**Activity**:
All lines in the records that carry the string "financial" are to be shown.

** Records supplied follows **

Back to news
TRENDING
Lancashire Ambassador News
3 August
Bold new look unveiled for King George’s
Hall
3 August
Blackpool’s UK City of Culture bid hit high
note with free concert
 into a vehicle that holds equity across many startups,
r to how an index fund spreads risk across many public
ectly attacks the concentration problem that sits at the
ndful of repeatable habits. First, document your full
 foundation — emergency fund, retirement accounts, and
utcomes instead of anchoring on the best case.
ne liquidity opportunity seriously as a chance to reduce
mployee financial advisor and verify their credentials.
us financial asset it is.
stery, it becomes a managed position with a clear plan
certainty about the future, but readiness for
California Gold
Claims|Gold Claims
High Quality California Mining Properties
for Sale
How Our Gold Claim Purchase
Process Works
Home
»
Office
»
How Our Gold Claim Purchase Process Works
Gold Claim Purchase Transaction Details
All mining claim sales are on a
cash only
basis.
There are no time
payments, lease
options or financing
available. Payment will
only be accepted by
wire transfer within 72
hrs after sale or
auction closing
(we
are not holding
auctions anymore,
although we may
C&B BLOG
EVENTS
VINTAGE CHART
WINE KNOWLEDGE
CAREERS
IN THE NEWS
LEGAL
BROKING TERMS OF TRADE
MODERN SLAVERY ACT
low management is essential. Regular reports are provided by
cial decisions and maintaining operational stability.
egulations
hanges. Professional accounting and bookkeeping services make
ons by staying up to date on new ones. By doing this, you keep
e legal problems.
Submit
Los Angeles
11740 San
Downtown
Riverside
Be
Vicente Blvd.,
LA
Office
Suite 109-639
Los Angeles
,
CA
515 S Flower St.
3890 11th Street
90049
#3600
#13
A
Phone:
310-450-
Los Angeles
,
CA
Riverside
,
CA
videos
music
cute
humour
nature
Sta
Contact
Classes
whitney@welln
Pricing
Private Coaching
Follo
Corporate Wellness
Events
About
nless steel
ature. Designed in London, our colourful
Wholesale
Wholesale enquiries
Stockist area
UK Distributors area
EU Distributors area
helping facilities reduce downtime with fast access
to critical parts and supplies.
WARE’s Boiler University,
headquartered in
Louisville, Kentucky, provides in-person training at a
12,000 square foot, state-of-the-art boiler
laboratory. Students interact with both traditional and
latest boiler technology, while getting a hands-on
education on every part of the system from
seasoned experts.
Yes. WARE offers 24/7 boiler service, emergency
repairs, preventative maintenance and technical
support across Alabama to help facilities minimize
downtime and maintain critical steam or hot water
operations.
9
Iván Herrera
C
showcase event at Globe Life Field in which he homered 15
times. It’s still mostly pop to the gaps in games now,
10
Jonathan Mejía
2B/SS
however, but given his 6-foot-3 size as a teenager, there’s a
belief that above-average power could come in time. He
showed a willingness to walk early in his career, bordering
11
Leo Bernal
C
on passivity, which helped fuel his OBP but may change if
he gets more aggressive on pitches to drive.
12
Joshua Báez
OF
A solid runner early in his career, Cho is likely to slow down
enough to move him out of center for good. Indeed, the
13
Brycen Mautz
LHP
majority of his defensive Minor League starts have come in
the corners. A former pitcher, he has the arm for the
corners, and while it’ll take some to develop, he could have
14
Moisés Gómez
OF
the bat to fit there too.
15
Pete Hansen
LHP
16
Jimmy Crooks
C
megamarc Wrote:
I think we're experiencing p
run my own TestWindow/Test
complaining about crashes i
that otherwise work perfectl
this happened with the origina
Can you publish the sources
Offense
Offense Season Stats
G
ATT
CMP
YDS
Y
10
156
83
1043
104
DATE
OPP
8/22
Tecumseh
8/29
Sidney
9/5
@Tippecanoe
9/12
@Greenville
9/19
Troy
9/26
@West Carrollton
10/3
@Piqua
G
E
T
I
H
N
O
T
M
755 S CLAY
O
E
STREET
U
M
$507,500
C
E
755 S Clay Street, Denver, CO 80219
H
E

** End of Records supplied **

**Response to this task**:
mployee financial advisor and verify their credentials.
us financial asset it is.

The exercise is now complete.